■ Set problem 1
Answer these from the boat hull description:
(a) Why is the central hull portion contracted?
(b) What is the most desirable range for the angle of exterior surface 48 of the V-shaped bottom wall?
(c) To what pressure are the chambers pressurized?
■ Set problem 2
Can you carry the boat hull description forward, picking up right after its final sentence?

──────── Document section

FIG. 9 is a perspective view of a method of manufacture of the aluminum chambered boat hull.

DETAILED DESCRIPTION OF THE PREFERRED EMBODIMENT

Throughout this description reference is made to top and bottom, front and rear. The device of the present invention can, and will in practice, be in numerous positions and orientations. These orientation terms, such as top and bottom, are obviously used for aiding the description and are not meant to limit the invention to any specific orientation.

As seen in FIG. 1, the chambered boat hull comprises a V-shaped bottom wall 22, a bow 24, a stern 26, a rear plate 27, a perimeter hull portion 28 and a central hull portion 29. The chambered boat hull has a longitudinal axis 21 that runs from the bow 24 to the stern 26 and is symmetrically positioned in the center portion of the chambered boat hull as shown in FIG. 1. The chambered boat hull further has a vertical axis running from the upper portion to the lower portion of the chambered hull and a transverse axis running from the center of the chambered hull and extending outwardly in a level plane and perpendicular to the longitudinal axis. The central hull portion is contracted so that a cab or other structure can be mounted thereon.

The perimeter hull portion 28 comprises a plurality of multi-creased wall sections 30 that are best seen in FIG. 5. Each of these wall sections have a plurality of creases 32. The wall sections 30 are constructed by taking a flat piece of metal and making several sharp bends at designated locations 32. The end locations 33a and 33b of the multi-creased wall section 30 over lapped and are welded together to create a seal. The angles of the bends at creases 35 are as follows:

35a 33° 35b 30° 35c 28° 35d 20° 35e 85° 35f 26° 35g 61° 35h −85°   35i 86° 35j 70°

Each angle can vary to some degree, and further, more creases can be added without departing from the spirit of the invention.

The angle of surface 52 (35j) with respect to the vertical axis has a most desirable range between 80° and 87°, and a secondary desirable range between 75° and 90°. The angle of exterior surface 48 of the V-shaped bottom wall 22 has a most desirable range between 15° and 22°, and a secondary desirable range between 10° and 26°.

Between each multi-creased wall section 30, there is a baffle 34, which is positioned at the locations indicated at 36, 38 and 40. As seen in FIG. 4, the baffle 34 is connected to multi-creased walls 30a and 30b. Each pair of proximate baffles 34 in combination with a multi-creased wall sections 30 defines a chamber 42. The chambers 42 are sealed so no water can penetrate therein. The chambers are also pressurized to a 5-16 p.s.i. The internal pressure helps maintain the shape of the multi-creased walls 30 and help prevent the walls from buckling inwardly when the chambers 42 are submerged.

────────────────
──────── Data excerpt

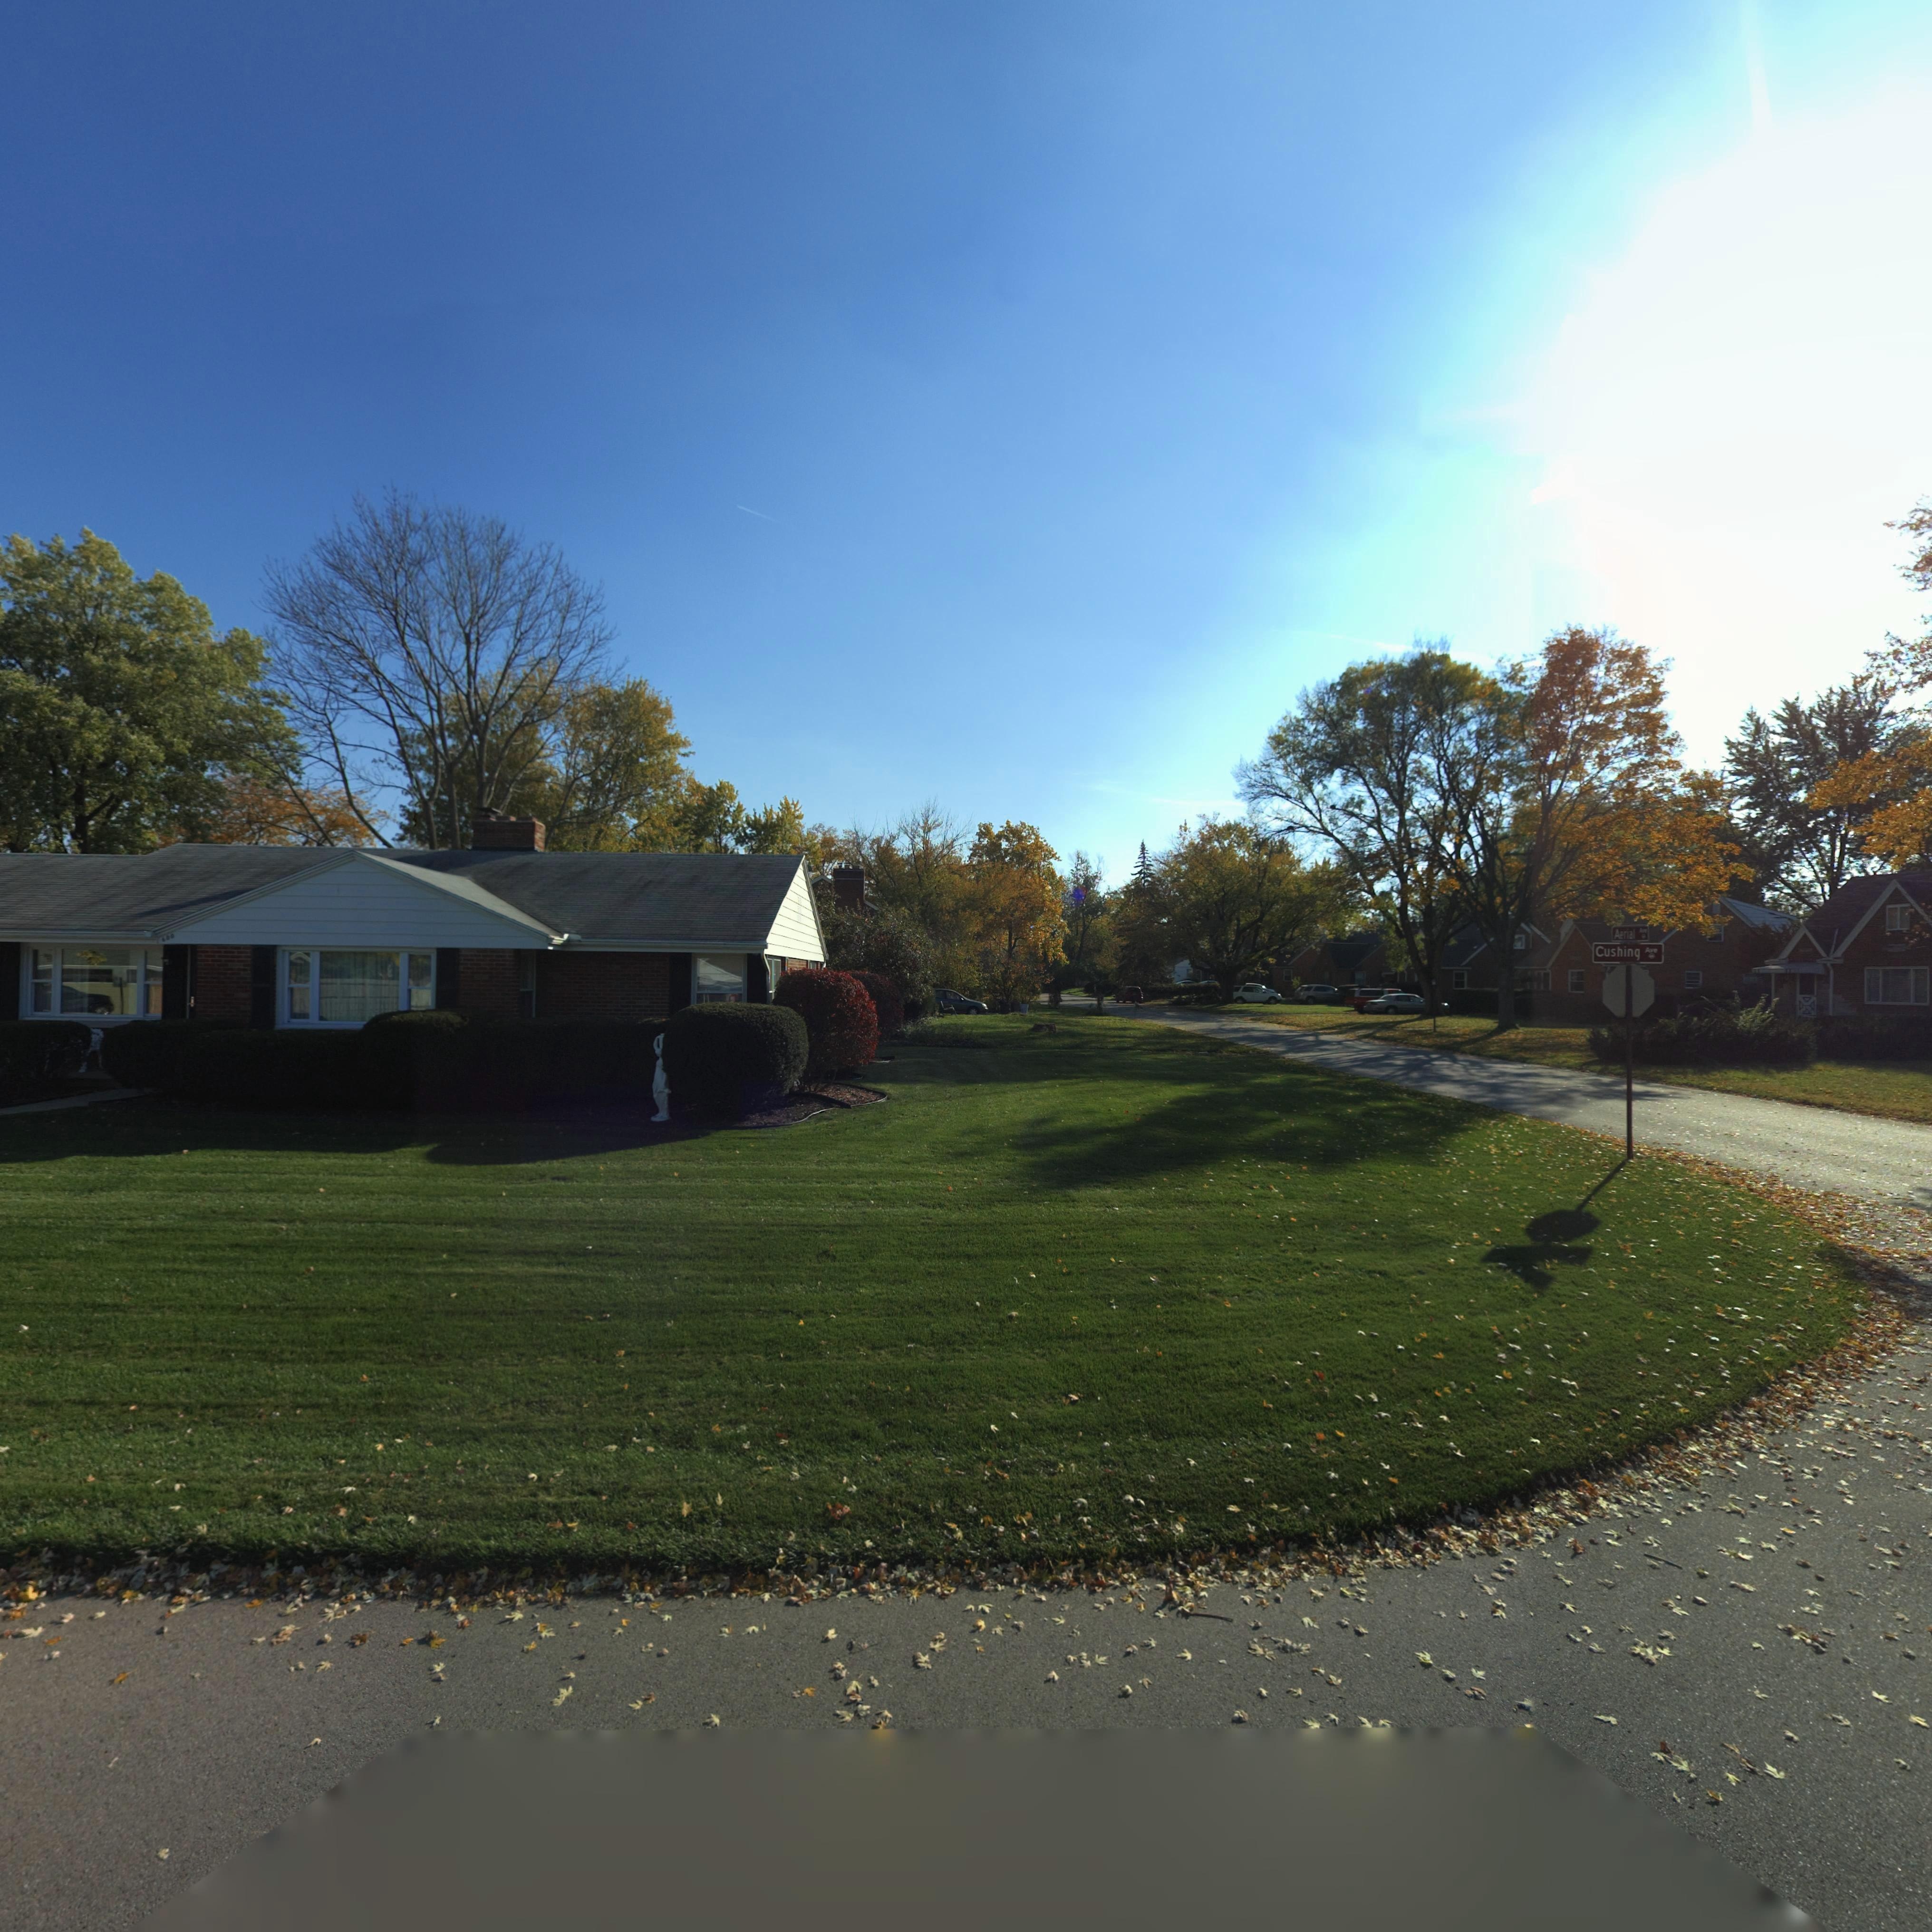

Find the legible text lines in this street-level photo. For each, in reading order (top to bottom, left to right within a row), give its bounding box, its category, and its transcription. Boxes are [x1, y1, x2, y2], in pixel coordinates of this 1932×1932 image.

────────────────

■ Result 1
(a) So that a cab or other structure can be mounted on it.
(b) Between 15° and 22°.
(c) 5-16 p.s.i.

■ Result 2
Now referring back to FIGS. 1 and 2, in the preferred embodiment the perimeter hull portion 28 comprises 7 discrete chambers. Each chamber is sealed and can provide a buoyant force of hundreds of pounds when they are submerged in water.

Along the outer edge is a multi-creased wall sections 30a is a perimeter rim 44 which has an outer contact surface 46 that is adapted to come in contact with obstacles such as docks and other boats before coming in contact with the multi-creased walls 30.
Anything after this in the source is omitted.